Ondanks al die vastberadenheid klopt het zinnetje van Zalm toch niet helemaal. Hoewel velen denken dat Hermans een echte Fries is, is hij in werkelijkheid Limburger van geboorte. Hij groeide naar eigen zeggen op in een „wat verstikkend katholiek milieu.” Dat hij desondanks tegenwoordig als Fries te boek staat, dankt hij aan zijn succesvolle periode (1994-1998) als commissaris van de Koningin in de noordelijke provincie.
Hermans kwam na een periode als gemeenteraadslid in Nijmegen in 1977 in de Tweede Kamer, waar hij zich -als jong talent- met beleidsterreinen als welzijn, onderwijs, de omroepen en de politie bezighield. Hij werd eind jaren ’80 voorzitter van de parlementaire enquêtecommissie die de paspoortaffaire onderzocht.
In 1990 zocht Hermans een politieke positie buiten Den Haag en werd hij burgemeester van Zwolle. Vier jaar later kwam de benoeming tot commissaris van de Koningin in Friesland. Ondertussen hield hij nauwe banden met Den Haag. Zo was Hermans voorzitter van adviescommissies over de studiefinanciering, de Betuwelijn en de Rotterdamse haven.
Hermans verliet in 1998 Friesland om in het tweede paarse kabinet de post van minister van Onderwijs te bekleden. Hoewel hij in die hoedanigheid menig robbertje vocht met het onderwijsveld, staat hij er toch te boek als een goed bewindsman. De eerste VVD’er op het departement in zeventien jaar maakte een hoofdpunt van het terugdringen van het fijnmazige net aan regelgeving.

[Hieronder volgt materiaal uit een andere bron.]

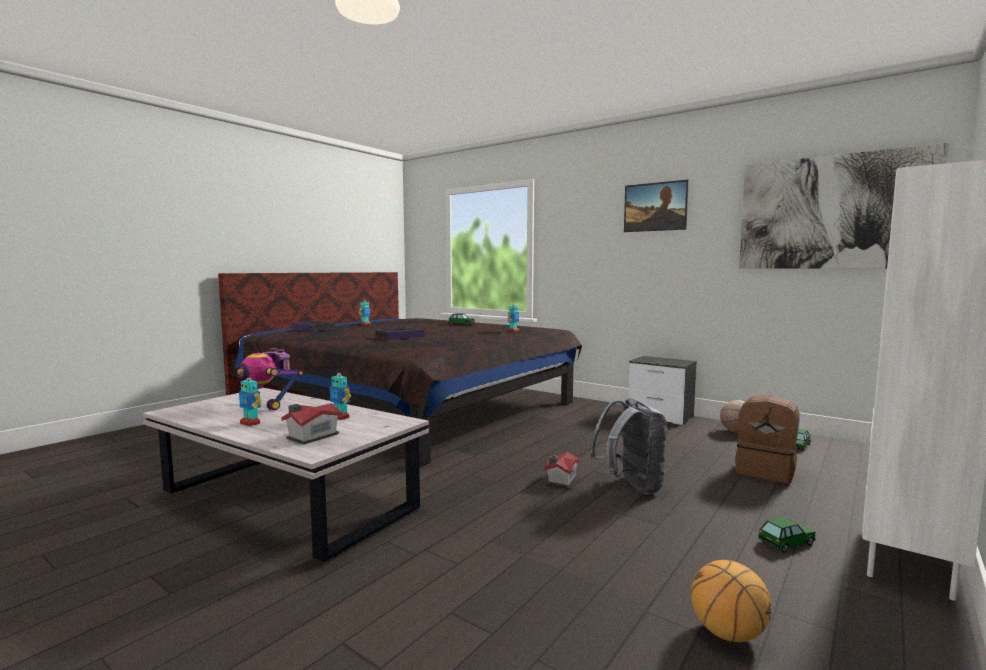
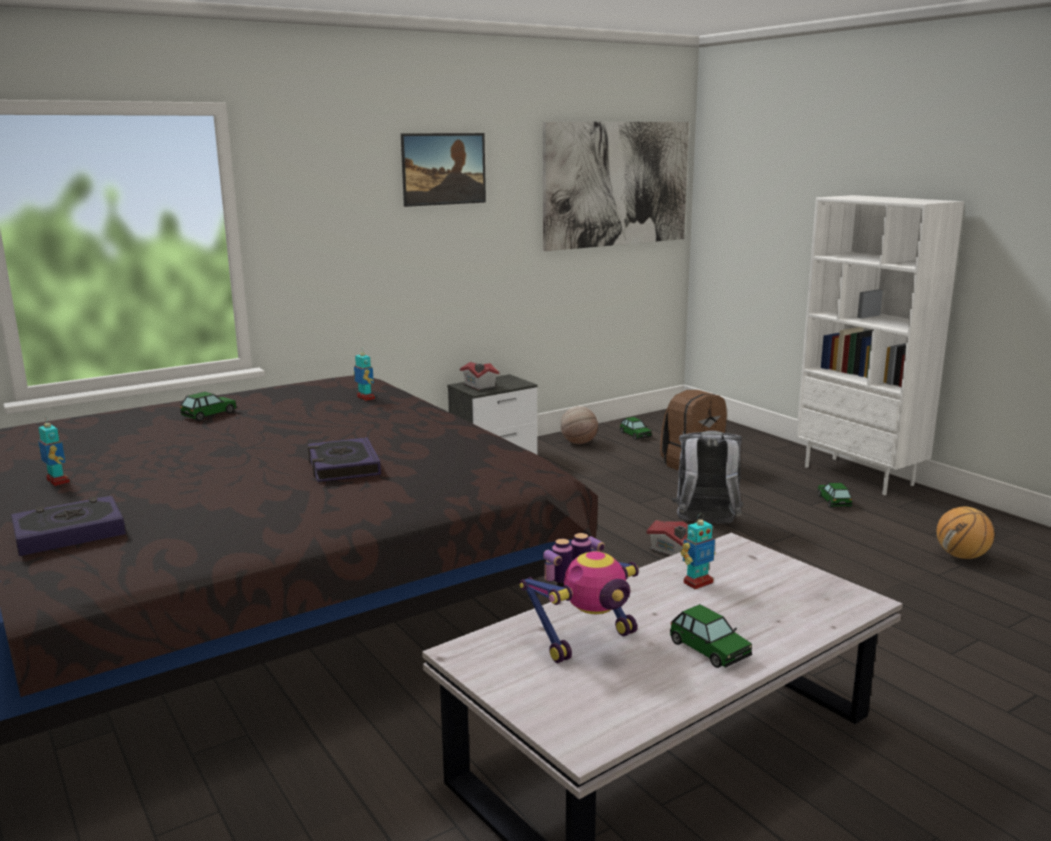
camera: 70 degrees left, 10 degrees up
toy robot [239,377,262,426] -> toy car [670,604,752,668]
toy house [281,403,342,445] -> toy house moved to [460,362,500,391]

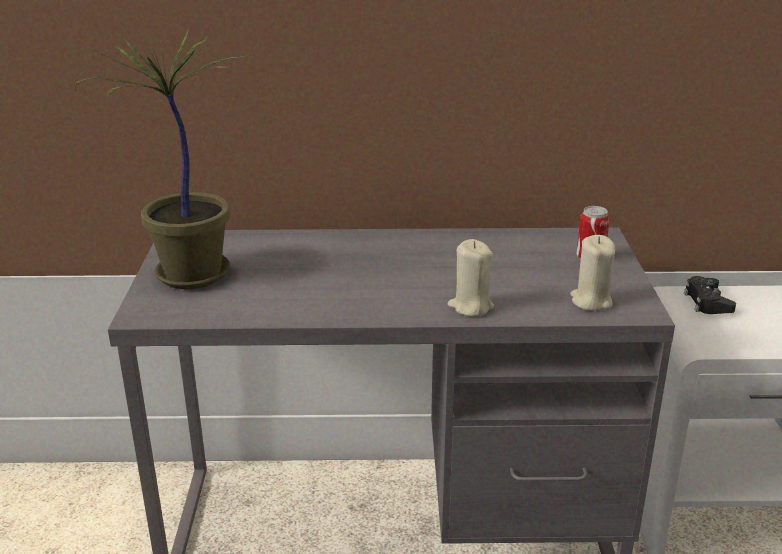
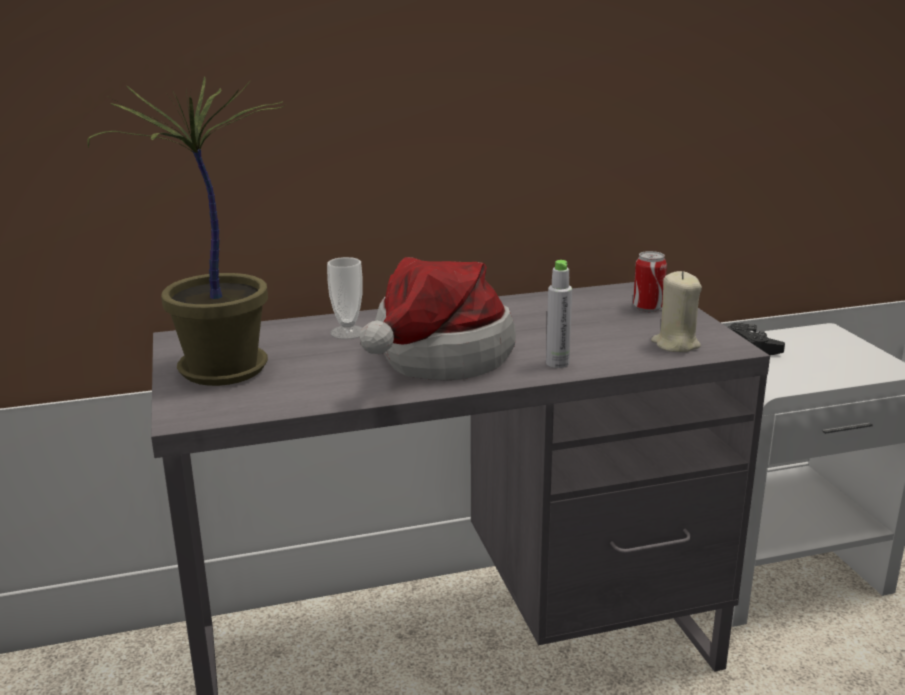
camera: 15 degrees left, 5 degrees down
beige candle [447,239,494,316] -> grey bottle [546,260,572,368]
none -> cup [327,257,363,339]
none -> hat [360,257,516,381]

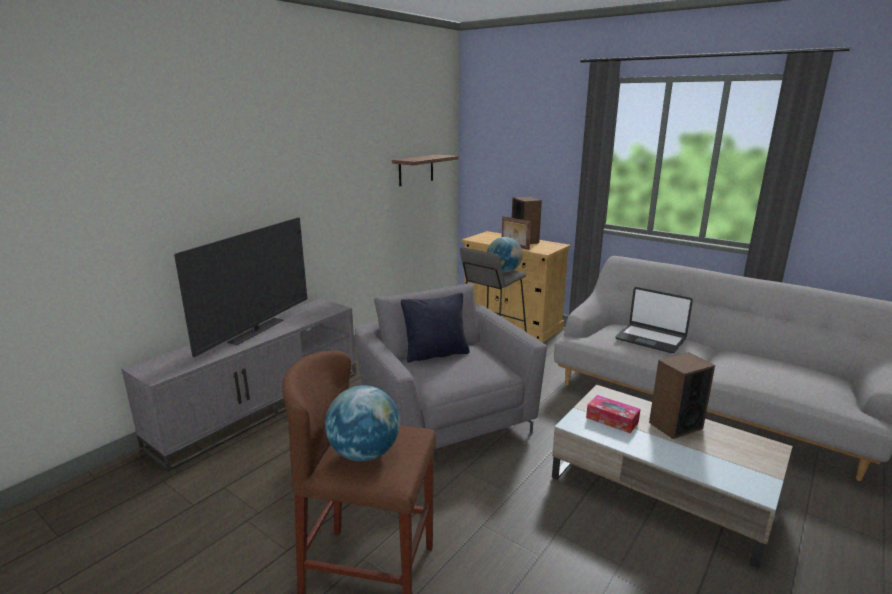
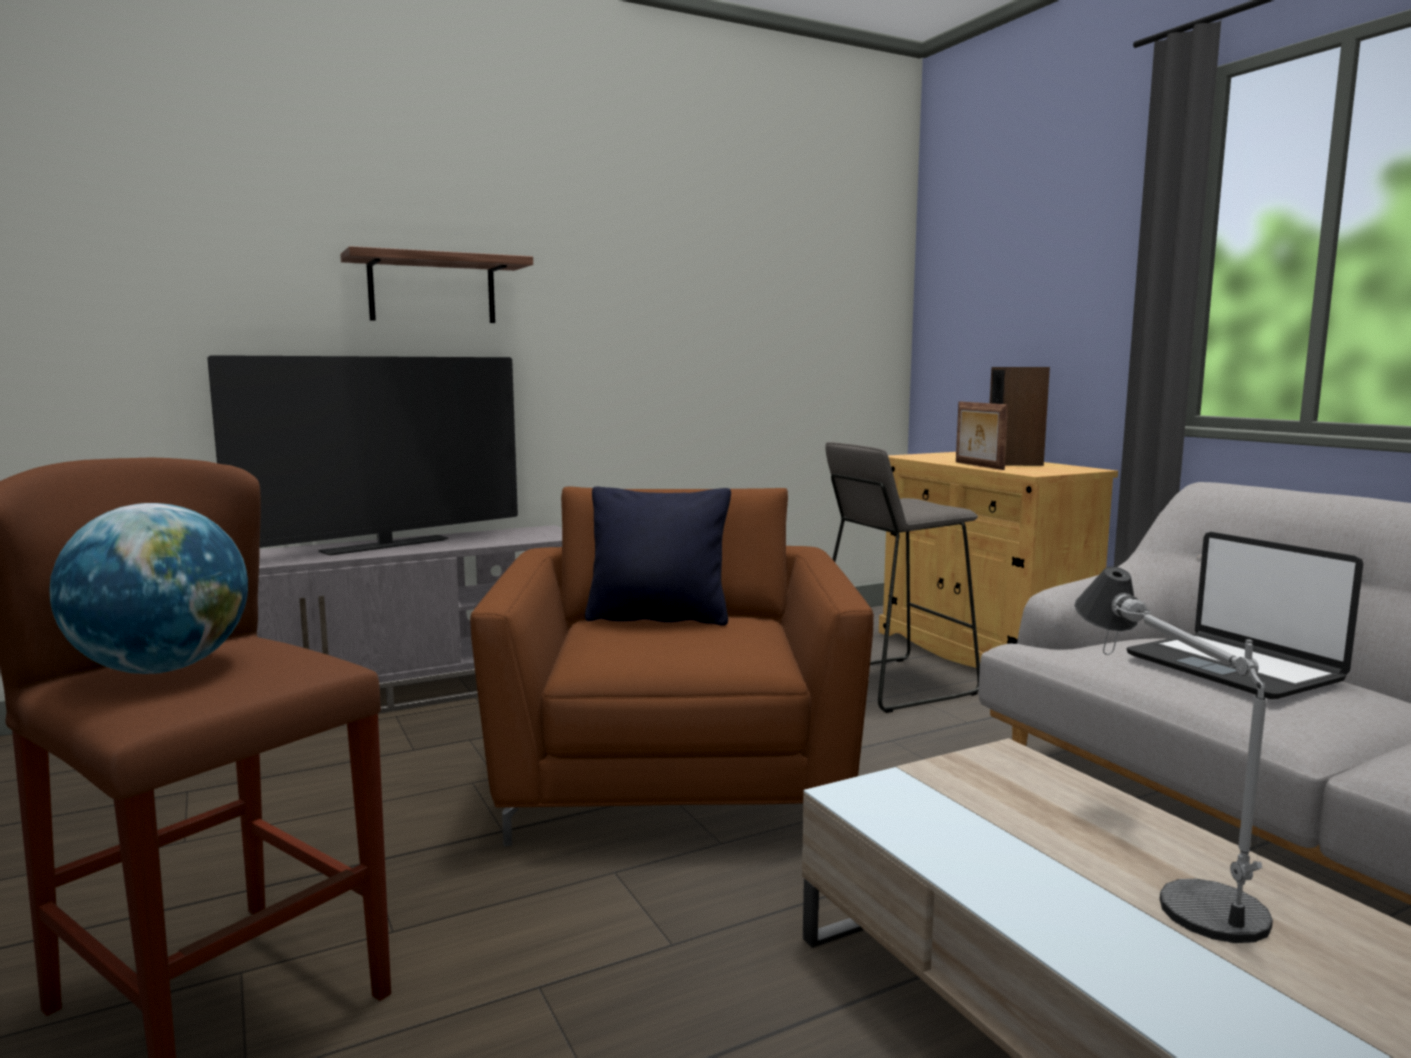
camera: 25 degrees right, 10 degrees down
grey armchair [355,283,547,449] -> brown armchair [470,487,874,846]
shelf [392,154,459,186] -> shelf moved to [340,246,533,323]
globe [487,237,523,272] -> none
tissue box [586,395,641,433] -> none
speaker [649,352,715,439] -> table lamp [1074,566,1273,943]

Gecombineerd met zijn bestuurlijke kwaliteiten leverde hem dat een goede naam op. Dat Hermans na de electorale aardverschuiving van 15 mei nog politieke ambities mocht koesteren, dankte hij aan het feit dat hij gedurende de tweede paarse regeerperiode vooral liberaal bleef. Hij waakte voor te veel vereenzelviging met de paarse compromissen.